Bounds checking



         


Bounds checking is the name given to any method of detecting whether or not the index given lies within the limits of the array. For example, accessing index 25 on an array of size 10 would be caught by bounds checking as an invalid index, because it does not lie within the specified size limit of the array.

Because performing bounds checking during every access of an array is inefficient and in some applications unacceptable, there are compiler technologies for eliminating bounds checking in many common cases when they are provably not needed; see bounds checking elimination.

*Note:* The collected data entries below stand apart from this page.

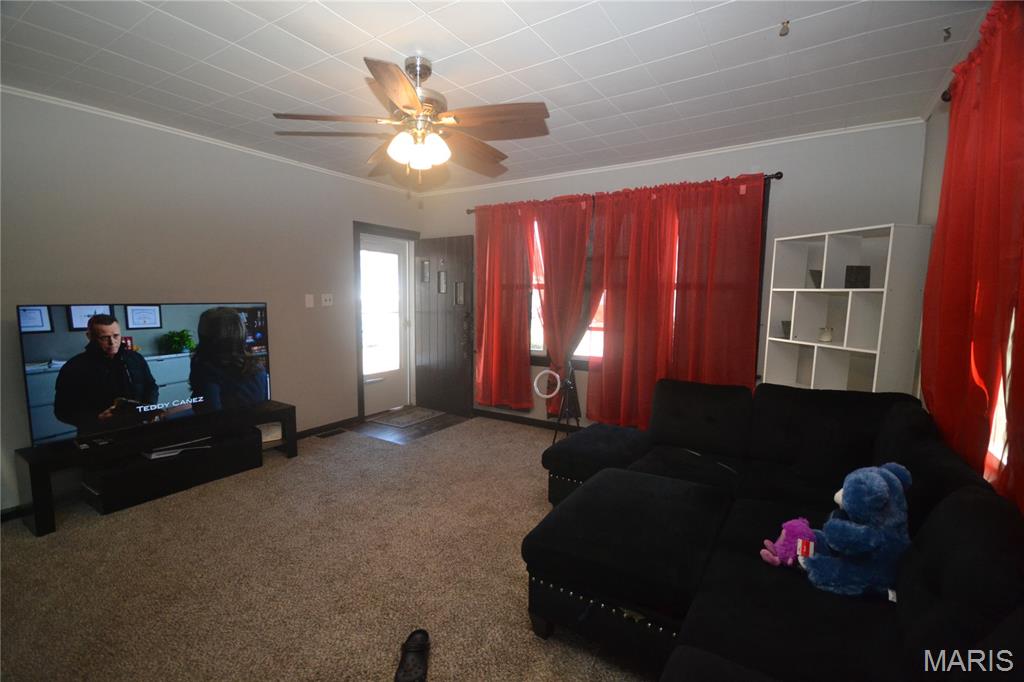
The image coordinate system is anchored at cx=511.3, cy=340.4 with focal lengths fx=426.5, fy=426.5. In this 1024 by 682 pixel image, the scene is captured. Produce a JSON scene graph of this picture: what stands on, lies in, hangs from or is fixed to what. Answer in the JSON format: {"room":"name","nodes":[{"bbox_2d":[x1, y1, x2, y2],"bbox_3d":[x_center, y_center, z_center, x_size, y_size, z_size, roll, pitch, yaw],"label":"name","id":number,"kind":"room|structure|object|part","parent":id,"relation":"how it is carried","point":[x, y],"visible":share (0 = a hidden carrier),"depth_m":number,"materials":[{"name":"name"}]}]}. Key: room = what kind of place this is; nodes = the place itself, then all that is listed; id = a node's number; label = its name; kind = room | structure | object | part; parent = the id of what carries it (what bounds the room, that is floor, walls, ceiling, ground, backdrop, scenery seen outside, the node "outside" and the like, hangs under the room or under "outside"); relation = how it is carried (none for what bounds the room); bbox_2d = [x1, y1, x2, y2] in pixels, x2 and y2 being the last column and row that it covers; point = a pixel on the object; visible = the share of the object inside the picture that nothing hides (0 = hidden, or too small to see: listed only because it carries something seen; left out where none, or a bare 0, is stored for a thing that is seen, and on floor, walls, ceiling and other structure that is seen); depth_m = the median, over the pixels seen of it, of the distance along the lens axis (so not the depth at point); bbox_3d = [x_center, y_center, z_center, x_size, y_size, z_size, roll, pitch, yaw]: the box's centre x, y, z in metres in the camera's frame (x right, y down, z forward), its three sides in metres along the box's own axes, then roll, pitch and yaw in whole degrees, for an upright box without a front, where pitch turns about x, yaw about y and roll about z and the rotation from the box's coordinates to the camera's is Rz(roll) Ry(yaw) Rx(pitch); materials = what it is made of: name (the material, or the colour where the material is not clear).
{"room":"living room","nodes":[
{"label":"living room","id":0,"kind":"room"},
{"bbox_2d":[0,90,422,515],"bbox_3d":[-2.460,-0.272,3.322,0.155,2.573,4.853,5,7,33],"label":"left wall","id":1,"kind":"structure","parent":0,"point":[115,183],"depth_m":3.15,"materials":[{"name":"paint"}]},
{"bbox_2d":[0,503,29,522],"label":"baseboard","id":2,"kind":"structure","parent":1,"relation":"attached to","point":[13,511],"depth_m":2.56,"materials":[{"name":"black"}]},
{"bbox_2d":[0,84,417,195],"bbox_3d":[-2.374,-1.540,3.217,0.031,0.045,4.233,5,7,33],"label":"crown molding","id":3,"kind":"structure","parent":1,"relation":"attached to","point":[19,90],"depth_m":3.11,"materials":[{"name":"white paint"}]},
{"bbox_2d":[304,294,313,307],"bbox_3d":[-1.917,-0.381,4.038,0.017,0.121,0.074,5,7,33],"label":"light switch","id":4,"kind":"object","parent":1,"relation":"attached to","point":[307,299],"visible":0.97,"depth_m":4.03,"materials":[{"name":"white plastic"}]},
{"bbox_2d":[294,416,355,439],"bbox_3d":[-2.345,0.943,3.499,0.016,0.090,2.730,5,7,33],"label":"baseboard","id":5,"kind":"structure","parent":1,"relation":"attached to","point":[319,430],"depth_m":4.24,"materials":[{"name":"wood"}]},
{"bbox_2d":[321,293,333,306],"bbox_3d":[-1.826,-0.403,4.219,0.019,0.120,0.119,5,7,33],"label":"light switch","id":6,"kind":"object","parent":1,"relation":"attached to","point":[327,303],"visible":0.98,"depth_m":4.22,"materials":[{"name":"white plastic"}]},
{"bbox_2d":[353,220,417,421],"bbox_3d":[-1.474,-0.208,4.955,0.179,2.108,0.972,5,7,33],"label":"door frame","id":7,"kind":"structure","parent":1,"relation":"attached to","point":[379,227],"depth_m":4.63,"materials":[{"name":"brown wood"}]},
{"bbox_2d":[359,233,410,417],"bbox_3d":[-1.492,-0.158,4.897,0.118,1.995,0.791,5,7,33],"label":"storm door","id":8,"kind":"structure","parent":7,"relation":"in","point":[363,265],"depth_m":4.96,"materials":[{"name":"white glass"}]},
{"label":"glass","id":9,"kind":"part","parent":8,"relation":"part of","materials":[{"name":"white glass"}]},
{"bbox_2d":[414,235,472,418],"bbox_3d":[-0.814,-0.171,4.961,0.796,2.019,0.156,5,7,33],"label":"front door","id":10,"kind":"structure","parent":7,"relation":"attached to","point":[429,241],"depth_m":4.92,"materials":[{"name":"brown wood"}]},
{"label":"plate","id":11,"kind":"part","parent":10,"relation":"part of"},
{"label":"plate","id":12,"kind":"part","parent":10,"relation":"part of","materials":[{"name":"silver metal"}]},
{"bbox_2d":[0,414,651,681],"bbox_3d":[-0.238,1.206,2.009,5.288,0.099,5.234,5,7,33],"label":"carpet floor","id":13,"kind":"structure","parent":0,"point":[524,446],"depth_m":2.09,"materials":[{"name":"beige carpet"}]},
{"bbox_2d":[12,400,296,536],"bbox_3d":[-2.392,0.826,3.068,0.393,0.411,1.511,5,7,33],"label":"tv stand","id":14,"kind":"object","parent":13,"relation":"on","point":[269,418],"visible":0.76,"depth_m":2.80,"materials":[{"name":"black wood"}]},
{"bbox_2d":[20,302,274,447],"bbox_3d":[-2.403,0.170,2.982,0.216,0.831,1.292,5,7,33],"label":"television","id":15,"kind":"object","parent":14,"relation":"on","point":[39,392],"visible":0.98,"depth_m":2.81,"materials":[{"name":"black"}]},
{"bbox_2d":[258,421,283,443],"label":"white box","id":16,"kind":"object","parent":14,"relation":"in","point":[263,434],"visible":0.52,"depth_m":3.57,"materials":[{"name":"white"}]},
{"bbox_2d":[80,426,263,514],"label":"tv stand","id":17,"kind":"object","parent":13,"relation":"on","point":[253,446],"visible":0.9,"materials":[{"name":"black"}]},
{"bbox_2d":[143,436,211,459],"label":"game console","id":18,"kind":"object","parent":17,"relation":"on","point":[169,454],"visible":0.88,"depth_m":3.01,"materials":[{"name":"white paper"}]},
{"bbox_2d":[316,427,347,437],"bbox_3d":[-1.783,0.913,4.218,0.113,0.008,0.290,5,7,33],"label":"floor vent","id":19,"kind":"object","parent":13,"relation":"in","point":[329,434],"visible":0.97,"depth_m":4.20,"materials":[{"name":"metal"}]},
{"bbox_2d":[394,629,430,681],"bbox_3d":[-0.364,1.178,1.547,0.108,0.091,0.293,1,6,0],"label":"shoe","id":20,"kind":"object","parent":13,"relation":"on","point":[421,645],"visible":0.99,"depth_m":1.56,"materials":[{"name":"black rubber"}]},
{"bbox_2d":[542,359,580,442],"bbox_3d":[0.470,0.567,3.764,0.348,0.815,0.369,5,7,33],"label":"tripod stand","id":21,"kind":"object","parent":13,"relation":"on","point":[572,386],"visible":0.87,"depth_m":3.75,"materials":[{"name":"black metal"}]},
{"bbox_2d":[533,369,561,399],"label":"ring light","id":22,"kind":"object","parent":21,"relation":"attached to","point":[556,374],"visible":0.96,"depth_m":3.74,"materials":[{"name":"white plastic"}]},
{"bbox_2d":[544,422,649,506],"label":"ottoman","id":23,"kind":"object","parent":13,"relation":"on","point":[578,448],"visible":0.46,"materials":[{"name":"black fabric"}]},
{"bbox_2d":[531,378,1023,681],"bbox_3d":[0.700,0.778,1.612,2.008,0.862,2.944,5,7,33],"label":"sectional sofa","id":24,"kind":"object","parent":13,"relation":"on","point":[774,595],"visible":0.95,"depth_m":1.51,"materials":[{"name":"fabric"}]},
{"bbox_2d":[759,517,817,568],"bbox_3d":[1.031,0.743,1.575,0.195,0.159,0.169,5,7,33],"label":"pink plush toy","id":25,"kind":"object","parent":24,"relation":"on","point":[790,523],"visible":0.76,"depth_m":1.54,"materials":[{"name":"fabric"}]},
{"bbox_2d":[794,462,913,600],"bbox_3d":[1.169,0.629,1.470,0.375,0.428,0.307,5,7,33],"label":"blue stuffed animal","id":26,"kind":"object","parent":24,"relation":"on","point":[850,492],"visible":0.91,"depth_m":1.39,"materials":[{"name":"blue fabric"}]},
{"bbox_2d":[761,223,931,393],"bbox_3d":[2.127,0.200,2.840,0.345,1.747,0.761,-1,6,-13],"label":"cube shelf","id":27,"kind":"object","parent":13,"relation":"on","point":[836,346],"visible":0.7,"depth_m":2.74,"materials":[{"name":"white"}]},
{"bbox_2d":[781,320,791,339],"bbox_3d":[2.039,-0.075,3.127,0.105,0.124,0.105,-1,6,-13],"label":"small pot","id":28,"kind":"object","parent":27,"relation":"in","point":[784,325],"visible":0.62,"depth_m":3.12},
{"bbox_2d":[808,269,821,288],"bbox_3d":[2.144,-0.419,2.974,0.124,0.134,0.097,-1,6,-13],"label":"picture frame","id":29,"kind":"object","parent":27,"relation":"in","point":[814,273],"visible":0.64,"depth_m":2.97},
{"bbox_2d":[818,326,833,342],"bbox_3d":[2.133,-0.040,2.895,0.086,0.094,0.090,-1,6,-13],"label":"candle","id":30,"kind":"object","parent":27,"relation":"in","point":[828,337],"visible":1,"depth_m":2.87,"materials":[{"name":"white"}]},
{"bbox_2d":[844,265,870,288],"bbox_3d":[2.195,-0.394,2.716,0.119,0.147,0.105,0,6,-4],"label":"picture frame","id":31,"kind":"object","parent":27,"relation":"in","point":[858,273],"visible":0.93,"depth_m":2.70,"materials":[{"name":"black"}]},
{"bbox_2d":[350,405,471,443],"bbox_3d":[-1.099,0.907,4.702,1.106,0.057,1.284,5,7,33],"label":"entry floor","id":32,"kind":"structure","parent":0,"point":[377,416],"depth_m":4.42,"materials":[{"name":"brown wood"}]},
{"bbox_2d":[367,406,444,428],"bbox_3d":[-1.197,0.853,4.841,0.535,0.011,0.678,5,7,33],"label":"doormat","id":33,"kind":"object","parent":32,"relation":"on","point":[403,420],"visible":0.99,"depth_m":4.77,"materials":[{"name":"carpet"}]},
{"bbox_2d":[0,0,996,191],"bbox_3d":[-0.535,-1.430,1.918,4.810,0.109,5.188,5,7,33],"label":"ceiling","id":34,"kind":"structure","parent":0,"point":[399,42],"depth_m":2.18,"materials":[{"name":"white paint"}]},
{"bbox_2d":[273,53,551,188],"bbox_3d":[-0.443,-1.092,2.241,1.311,0.662,1.316,-2,7,-22],"label":"ceiling fan","id":35,"kind":"object","parent":34,"relation":"hanging from","point":[377,78],"visible":0.99,"depth_m":2.13,"materials":[{"name":"metal"}]},
{"bbox_3d":[-0.457,-0.938,2.117,0.238,0.124,0.222,1,5,-8],"label":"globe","id":36,"kind":"part","parent":35,"relation":"part of","materials":[{"name":"white glass"}]},
{"bbox_2d":[779,20,790,36],"bbox_3d":[1.175,-1.347,1.837,0.049,0.049,0.052,5,7,33],"label":"ceiling hook","id":37,"kind":"object","parent":34,"relation":"attached to","point":[784,22],"visible":0.99,"depth_m":1.83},
{"bbox_2d":[941,26,951,40],"bbox_3d":[1.916,-1.354,1.877,0.042,0.045,0.046,5,7,33],"label":"ceiling hook","id":38,"kind":"object","parent":34,"relation":"attached to","point":[946,30],"visible":0.98,"depth_m":1.87,"materials":[{"name":"metal"}]},
{"bbox_2d":[417,119,928,426],"bbox_3d":[0.880,-0.321,4.097,4.585,2.595,0.160,5,7,33],"label":"back wall","id":39,"kind":"structure","parent":0,"point":[774,162],"depth_m":3.18,"materials":[{"name":"paint"}]},
{"bbox_2d":[474,408,581,431],"bbox_3d":[1.123,0.931,3.941,4.349,0.089,0.015,5,7,33],"label":"baseboard","id":40,"kind":"structure","parent":39,"relation":"attached to","point":[477,410],"depth_m":4.59,"materials":[{"name":"brown wood"}]},
{"bbox_2d":[461,170,781,212],"bbox_3d":[0.746,-1.300,3.919,2.865,0.061,0.129,5,7,33],"label":"curtain rod","id":41,"kind":"object","parent":39,"relation":"attached to","point":[780,173],"visible":0.44,"depth_m":3.38,"materials":[{"name":"metal"}]},
{"bbox_2d":[473,200,535,409],"bbox_3d":[-0.113,-0.345,4.414,0.817,2.144,0.119,5,7,33],"label":"red curtain","id":42,"kind":"object","parent":41,"relation":"hanging from","point":[483,372],"visible":0.94,"depth_m":4.39,"materials":[{"name":"red fabric"}]},
{"bbox_2d":[536,196,595,418],"bbox_3d":[0.481,-0.278,4.088,0.670,2.126,0.132,5,7,33],"label":"red curtain","id":43,"kind":"object","parent":41,"relation":"hanging from","point":[578,285],"visible":0.87,"depth_m":4.07,"materials":[{"name":"fabric"}]},
{"bbox_2d":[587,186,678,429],"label":"red curtain","id":44,"kind":"object","parent":41,"relation":"hanging from","point":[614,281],"visible":0.92,"depth_m":3.70,"materials":[{"name":"red fabric"}]},
{"bbox_2d":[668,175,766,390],"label":"red curtain","id":45,"kind":"object","parent":41,"relation":"hanging from","point":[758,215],"visible":0.79,"depth_m":3.35,"materials":[{"name":"red fabric"}]},
{"bbox_2d":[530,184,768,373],"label":"window","id":46,"kind":"structure","parent":39,"relation":"in","point":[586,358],"depth_m":4.20,"materials":[{"name":"glass"}]},
{"bbox_2d":[417,116,922,196],"bbox_3d":[0.797,-1.582,3.946,4.325,0.049,0.041,5,7,33],"label":"crown molding","id":47,"kind":"structure","parent":39,"relation":"attached to","point":[754,146],"depth_m":3.44,"materials":[{"name":"white paint"}]},
{"bbox_2d":[917,7,1023,507],"bbox_3d":[1.427,0.046,0.814,0.159,2.592,4.900,5,7,33],"label":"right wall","id":48,"kind":"structure","parent":0,"point":[934,195],"depth_m":2.46,"materials":[{"name":"paint"}]},
{"bbox_2d":[941,88,952,102],"bbox_3d":[1.730,-1.081,1.301,0.151,0.063,1.649,5,7,33],"label":"curtain rod","id":49,"kind":"object","parent":48,"relation":"attached to","point":[944,94],"visible":0.28,"depth_m":1.99,"materials":[{"name":"metal"}]},
{"bbox_2d":[921,1,1023,517],"bbox_3d":[1.743,-0.222,1.583,0.122,1.884,1.354,5,7,33],"label":"red curtain","id":50,"kind":"object","parent":49,"relation":"hanging from","point":[952,122],"visible":0.9,"depth_m":1.54,"materials":[{"name":"red fabric"}]},
{"bbox_2d":[988,305,1015,469],"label":"window","id":51,"kind":"structure","parent":48,"relation":"in","point":[992,428],"depth_m":1.67,"materials":[{"name":"white"}]}
]}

Many mainstream languages of the 1980's and 1990's, such as C, C++, and Pascal, did not ever perform automatic bounds checking, in the interest of efficiency. However, this has been a source of innumerable errors; although necessary in some cases, many believe these languages sacrifice too much in the search for rapid execution. In his 1980 Turing Award lecture (1), C. Antony R. Hoare, describing his experience in the design of Algol 60, which included bounds checking, said:

A consequence of this priciple is that every occurrence of every subscript of every subscripted variable was on every occasion checked at run time against both the upper and the lower declared bounds of the array. Many years later we asked our customers whether they wished us to provide an option to switch off these checks in the interest of efficiency on production runs. Unanimously, they urged us not to - they already knew how frequently subscript errors occur on production runs where failure to detect them could be disastrous. I note with fear and horror that even in 1980, language designers and users have not learned this lesson. In any respectable branch of engineering, failure to observe such elementary precautions would have long been against the law.

Mainstream languages that enforce run time checking include Java and C#. These are relatively new languages.